--- Data supplied Enclosed Below ---

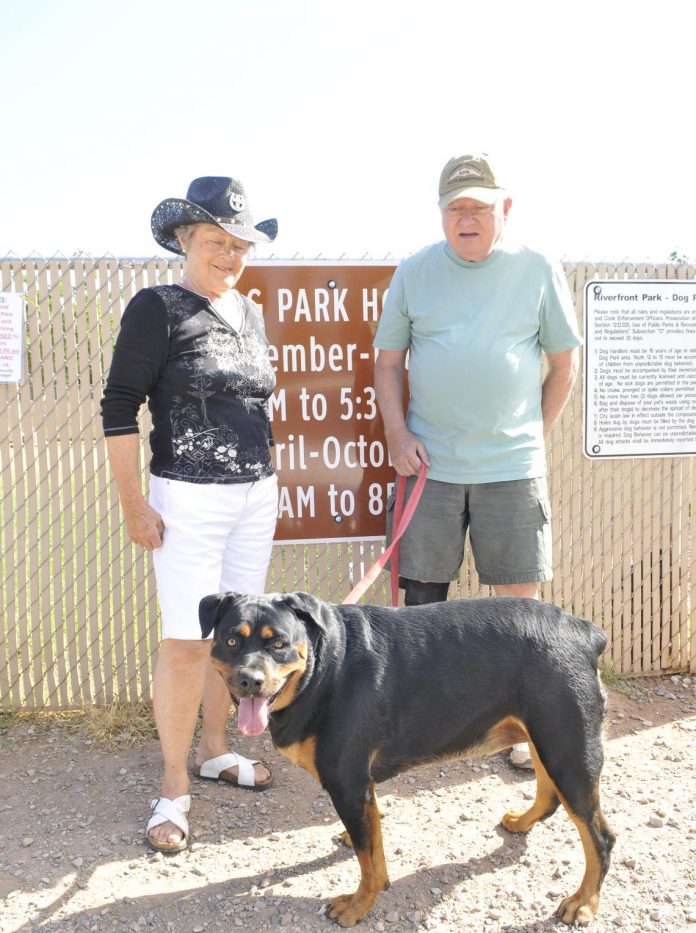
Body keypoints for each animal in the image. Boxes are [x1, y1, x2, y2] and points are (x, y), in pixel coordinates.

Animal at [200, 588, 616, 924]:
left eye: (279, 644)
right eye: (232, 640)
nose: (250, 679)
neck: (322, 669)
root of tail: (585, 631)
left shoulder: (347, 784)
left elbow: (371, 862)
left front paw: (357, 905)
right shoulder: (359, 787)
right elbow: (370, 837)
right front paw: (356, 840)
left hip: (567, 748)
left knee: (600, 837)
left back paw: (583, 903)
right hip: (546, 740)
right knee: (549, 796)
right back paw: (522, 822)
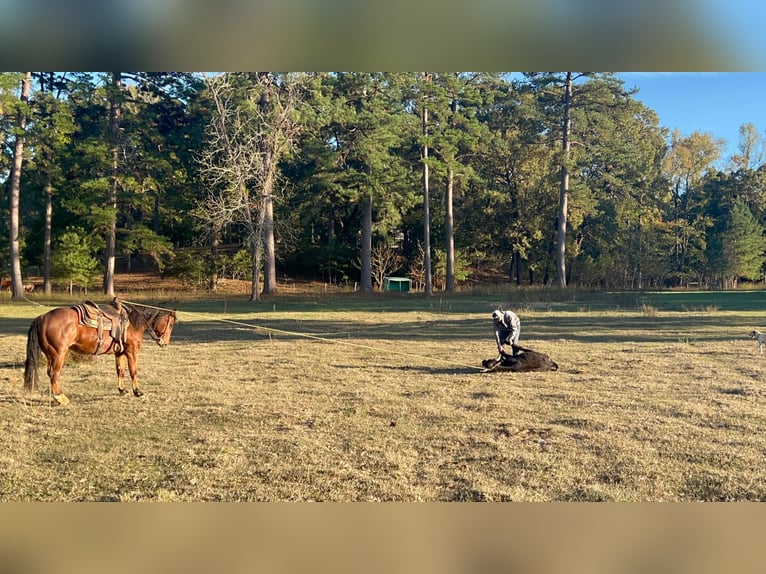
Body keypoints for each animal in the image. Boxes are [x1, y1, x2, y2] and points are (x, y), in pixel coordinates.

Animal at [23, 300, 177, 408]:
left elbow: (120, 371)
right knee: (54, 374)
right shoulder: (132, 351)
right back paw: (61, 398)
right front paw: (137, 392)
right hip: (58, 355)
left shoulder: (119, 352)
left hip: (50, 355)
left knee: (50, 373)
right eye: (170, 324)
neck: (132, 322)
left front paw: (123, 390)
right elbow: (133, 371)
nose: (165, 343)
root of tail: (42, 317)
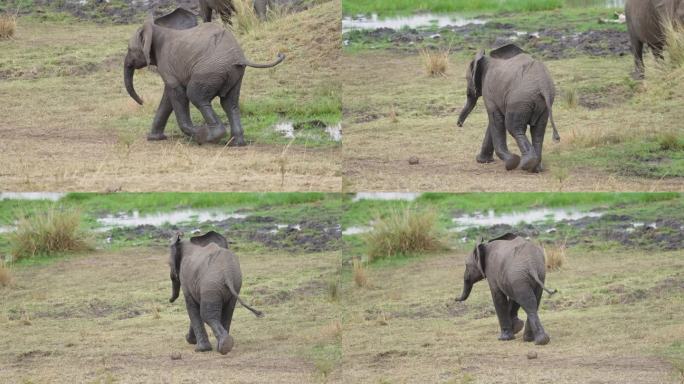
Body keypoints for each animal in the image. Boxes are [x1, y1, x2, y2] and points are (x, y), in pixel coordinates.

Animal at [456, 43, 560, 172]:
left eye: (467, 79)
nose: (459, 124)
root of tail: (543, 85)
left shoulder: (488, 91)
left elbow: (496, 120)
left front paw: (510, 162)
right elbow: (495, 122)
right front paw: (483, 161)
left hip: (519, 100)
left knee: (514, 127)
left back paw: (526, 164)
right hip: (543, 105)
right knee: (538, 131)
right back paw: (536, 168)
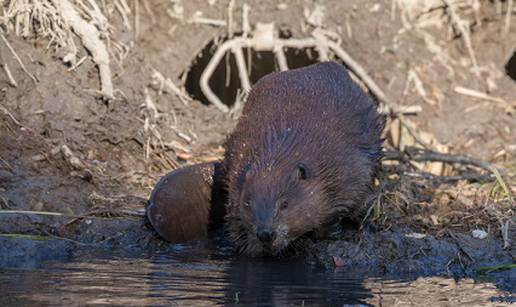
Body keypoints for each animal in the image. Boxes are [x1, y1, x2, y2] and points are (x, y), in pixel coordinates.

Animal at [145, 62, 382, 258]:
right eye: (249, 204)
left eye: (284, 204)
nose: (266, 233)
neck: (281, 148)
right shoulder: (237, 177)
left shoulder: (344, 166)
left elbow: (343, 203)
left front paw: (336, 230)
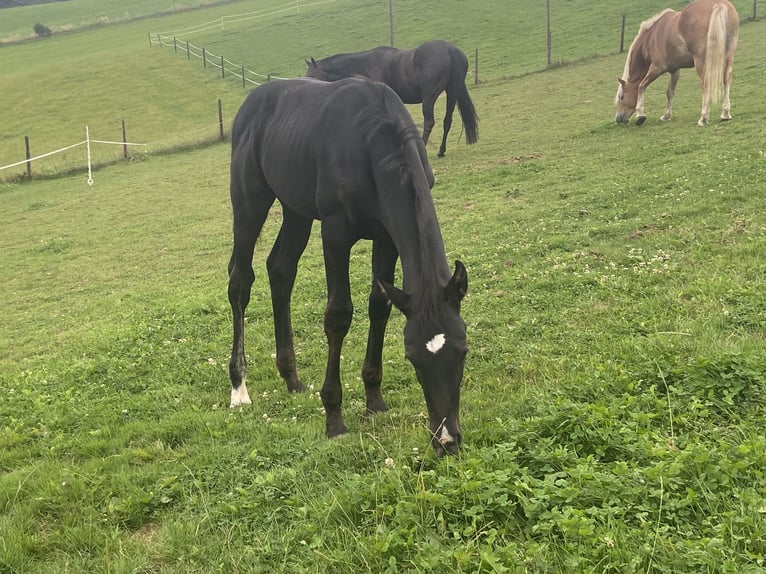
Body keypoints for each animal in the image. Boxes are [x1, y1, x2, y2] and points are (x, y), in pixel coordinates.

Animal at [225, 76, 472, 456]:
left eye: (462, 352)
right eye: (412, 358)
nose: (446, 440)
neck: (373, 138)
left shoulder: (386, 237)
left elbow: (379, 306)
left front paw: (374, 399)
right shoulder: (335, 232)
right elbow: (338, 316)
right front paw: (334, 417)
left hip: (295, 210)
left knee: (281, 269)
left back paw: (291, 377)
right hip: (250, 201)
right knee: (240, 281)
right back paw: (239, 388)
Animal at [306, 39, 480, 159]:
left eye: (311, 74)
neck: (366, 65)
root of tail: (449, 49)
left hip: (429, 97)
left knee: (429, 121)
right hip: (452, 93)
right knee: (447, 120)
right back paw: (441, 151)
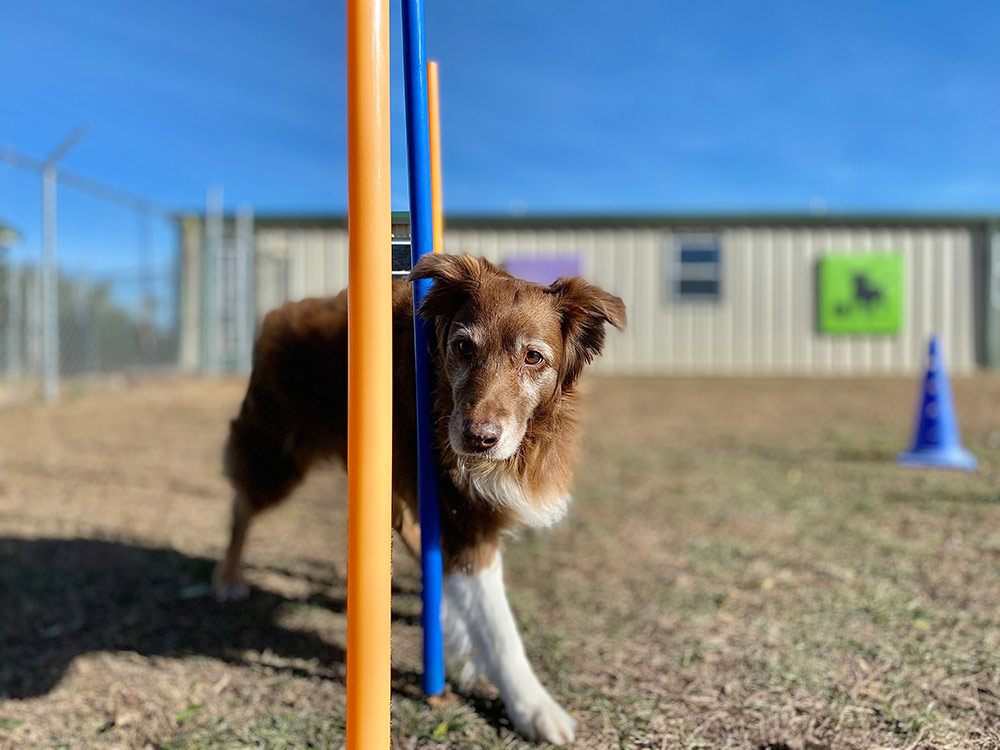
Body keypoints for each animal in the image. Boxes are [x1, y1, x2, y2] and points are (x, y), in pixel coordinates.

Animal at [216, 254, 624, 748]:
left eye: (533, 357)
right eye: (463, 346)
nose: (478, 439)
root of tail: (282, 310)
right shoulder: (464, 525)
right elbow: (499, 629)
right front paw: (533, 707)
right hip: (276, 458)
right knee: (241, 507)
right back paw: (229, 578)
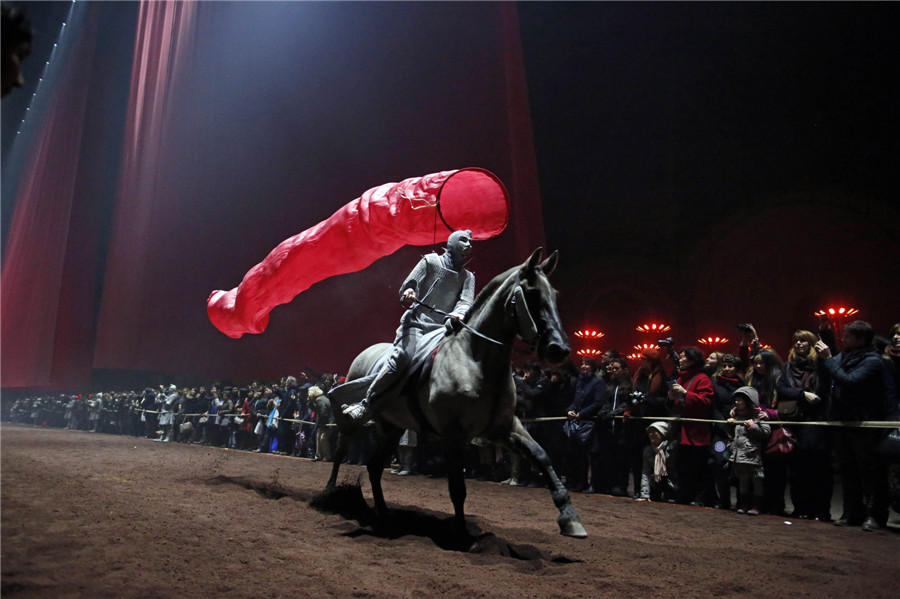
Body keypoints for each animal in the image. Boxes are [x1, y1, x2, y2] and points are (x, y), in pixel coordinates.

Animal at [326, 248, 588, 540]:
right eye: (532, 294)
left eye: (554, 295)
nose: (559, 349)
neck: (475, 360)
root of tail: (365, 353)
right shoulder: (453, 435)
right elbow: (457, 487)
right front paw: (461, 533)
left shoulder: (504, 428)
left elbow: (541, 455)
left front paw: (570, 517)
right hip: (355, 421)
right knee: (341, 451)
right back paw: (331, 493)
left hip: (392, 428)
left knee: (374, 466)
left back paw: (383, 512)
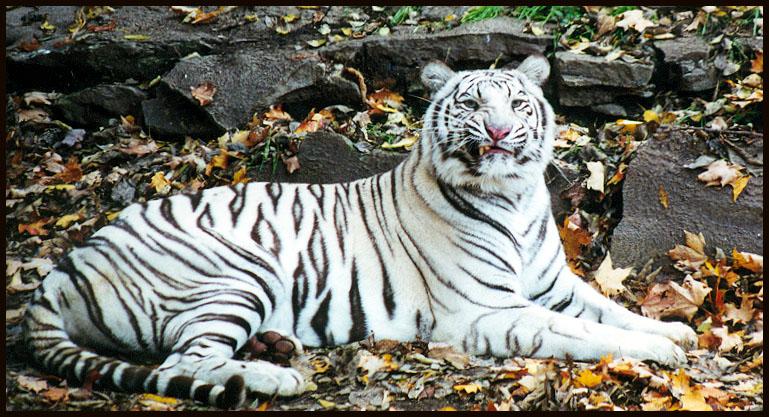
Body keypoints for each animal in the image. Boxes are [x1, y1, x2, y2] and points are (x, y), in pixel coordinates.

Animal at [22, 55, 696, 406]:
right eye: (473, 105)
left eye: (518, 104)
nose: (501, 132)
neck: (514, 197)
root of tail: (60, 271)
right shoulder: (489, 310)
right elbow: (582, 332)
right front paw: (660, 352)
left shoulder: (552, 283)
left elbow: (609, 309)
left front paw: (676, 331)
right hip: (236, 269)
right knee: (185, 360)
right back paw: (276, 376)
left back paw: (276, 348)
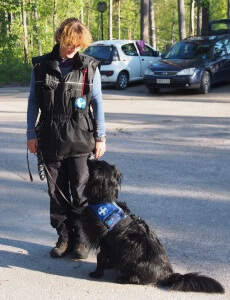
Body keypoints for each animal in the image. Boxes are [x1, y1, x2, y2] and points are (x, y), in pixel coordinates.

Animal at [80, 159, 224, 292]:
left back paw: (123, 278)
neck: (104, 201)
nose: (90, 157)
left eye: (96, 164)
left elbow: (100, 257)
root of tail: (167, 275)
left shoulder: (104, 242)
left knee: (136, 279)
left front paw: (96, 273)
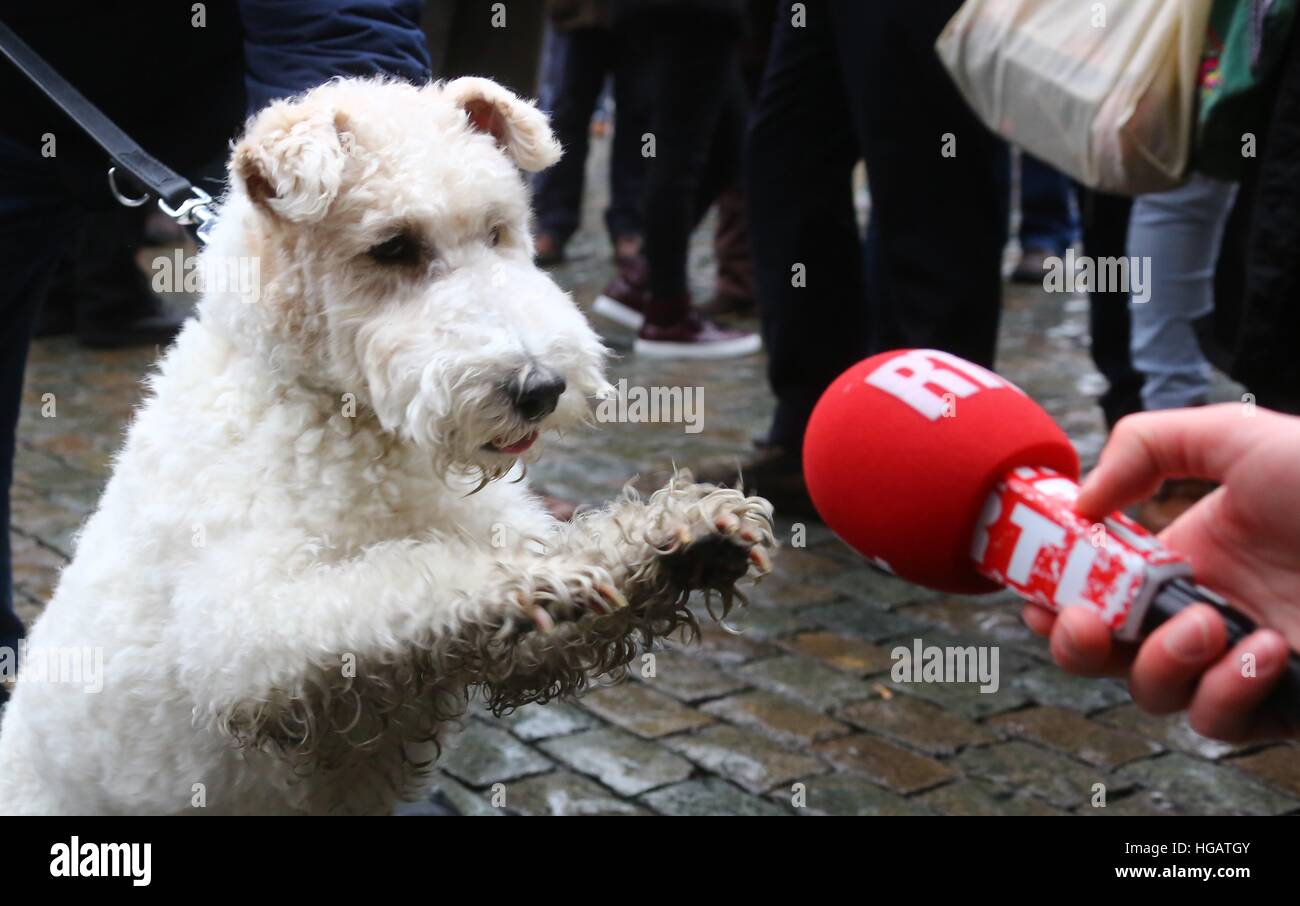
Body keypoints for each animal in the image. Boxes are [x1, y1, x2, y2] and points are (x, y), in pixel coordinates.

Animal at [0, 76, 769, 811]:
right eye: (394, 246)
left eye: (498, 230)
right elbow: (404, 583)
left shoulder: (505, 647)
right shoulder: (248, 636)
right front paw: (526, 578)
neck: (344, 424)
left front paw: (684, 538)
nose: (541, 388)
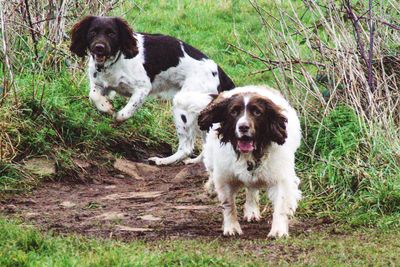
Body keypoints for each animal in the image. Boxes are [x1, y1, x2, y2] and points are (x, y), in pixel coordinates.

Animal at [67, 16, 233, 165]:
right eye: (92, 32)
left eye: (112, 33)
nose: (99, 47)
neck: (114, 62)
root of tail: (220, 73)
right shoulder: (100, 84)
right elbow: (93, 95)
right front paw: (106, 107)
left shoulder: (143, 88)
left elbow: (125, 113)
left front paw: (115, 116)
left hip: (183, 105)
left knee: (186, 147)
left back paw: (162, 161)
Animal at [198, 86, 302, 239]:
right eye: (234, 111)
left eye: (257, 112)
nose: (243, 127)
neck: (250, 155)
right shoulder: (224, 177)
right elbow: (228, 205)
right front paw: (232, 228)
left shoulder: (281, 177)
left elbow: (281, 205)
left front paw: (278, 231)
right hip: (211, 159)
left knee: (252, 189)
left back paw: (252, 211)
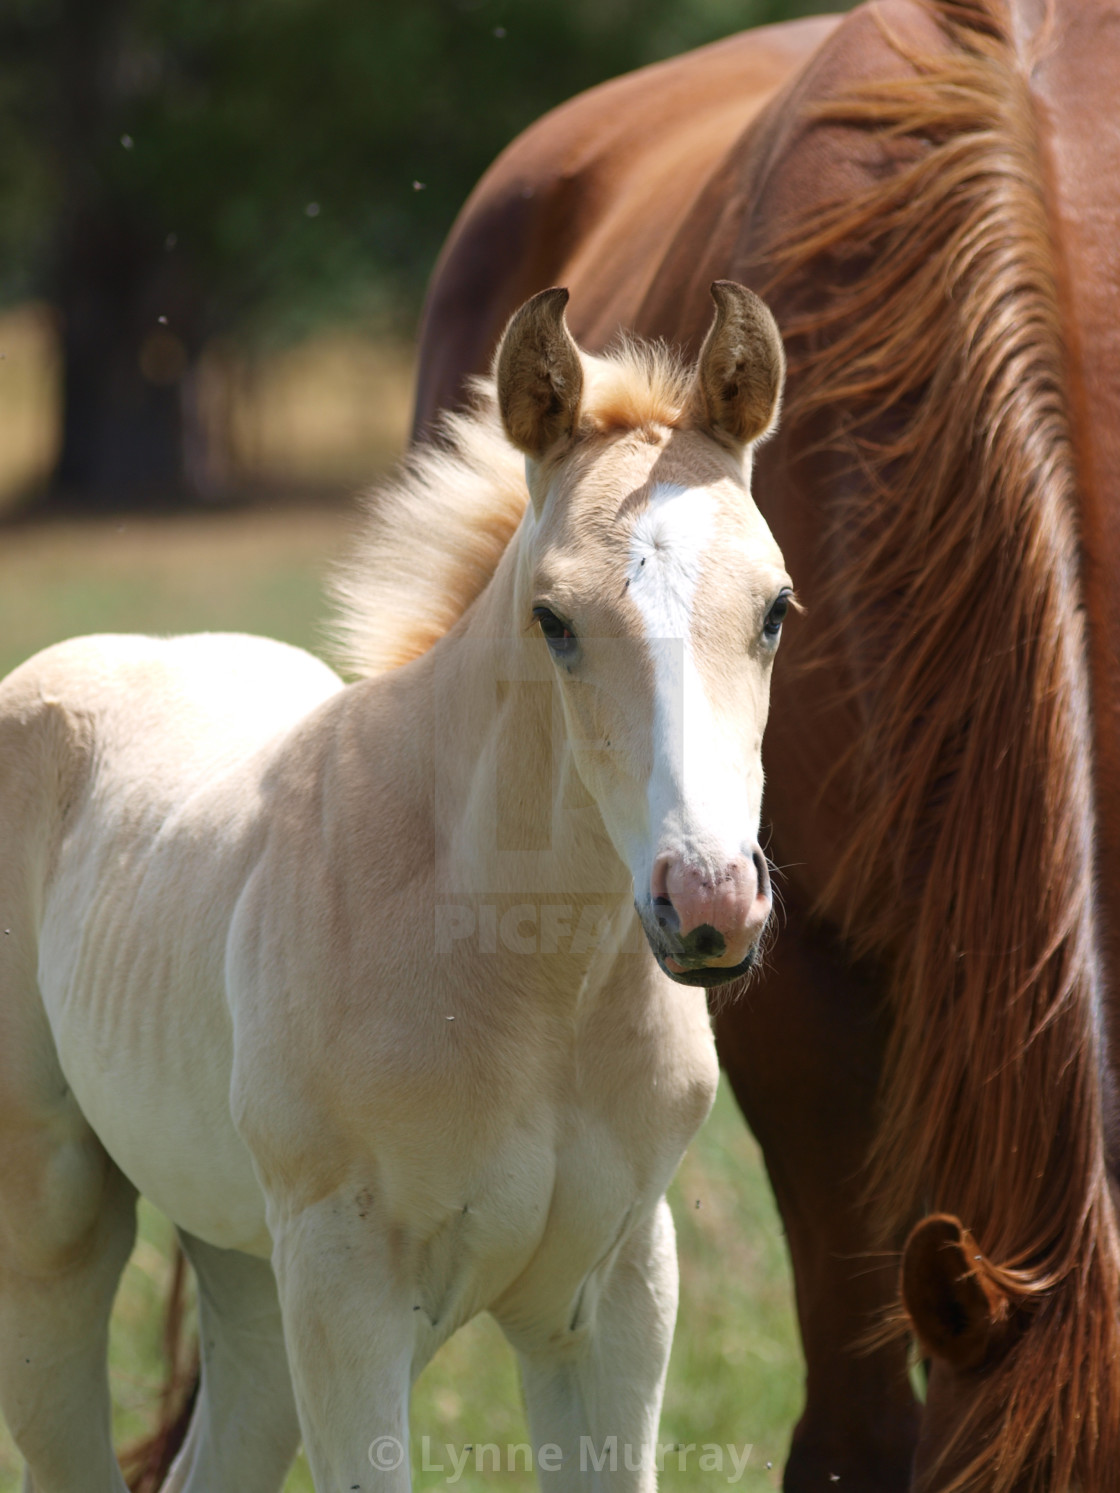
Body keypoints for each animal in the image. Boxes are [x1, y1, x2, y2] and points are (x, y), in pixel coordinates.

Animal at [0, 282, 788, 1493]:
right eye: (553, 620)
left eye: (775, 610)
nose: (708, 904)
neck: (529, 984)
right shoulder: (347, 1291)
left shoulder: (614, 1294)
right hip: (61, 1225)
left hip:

--- End of Enclosed Data supplied ---

Look back over the records above. Reproduce exactly everything from the line with "right back paw: (61, 398)" down to the line with "right shoulder: (237, 177)", inclusive, and leave the pictures out.

right back paw: (61, 398)
right front paw: (137, 392)
right hip: (58, 355)
left shoulder: (119, 352)
left hip: (50, 355)
left knee: (50, 373)
right eye: (170, 324)
neck: (132, 322)
left front paw: (123, 390)
right elbow: (133, 371)
nose: (165, 343)
root of tail: (42, 317)
Body keypoints for each animal in the image. Boxes are [x1, y1, x2, y2] and points are (x, y), in pixel coordinates.

Animal at [456, 43, 560, 172]:
left eye: (467, 79)
nose: (459, 124)
root of tail: (543, 85)
left shoulder: (488, 91)
left elbow: (496, 120)
left front paw: (510, 162)
right elbow: (495, 122)
right front paw: (483, 161)
left hip: (519, 100)
left knee: (514, 127)
left back paw: (526, 164)
right hip: (543, 105)
right knee: (538, 131)
right back paw: (536, 168)
Body keypoints for each animal in the image. Boxes are [x1, y1, x2, y2] and points are (x, y), in pixel coordinates.

Animal at [145, 62, 382, 258]:
right eye: (249, 204)
left eye: (284, 204)
nose: (266, 233)
neck: (281, 148)
right shoulder: (237, 177)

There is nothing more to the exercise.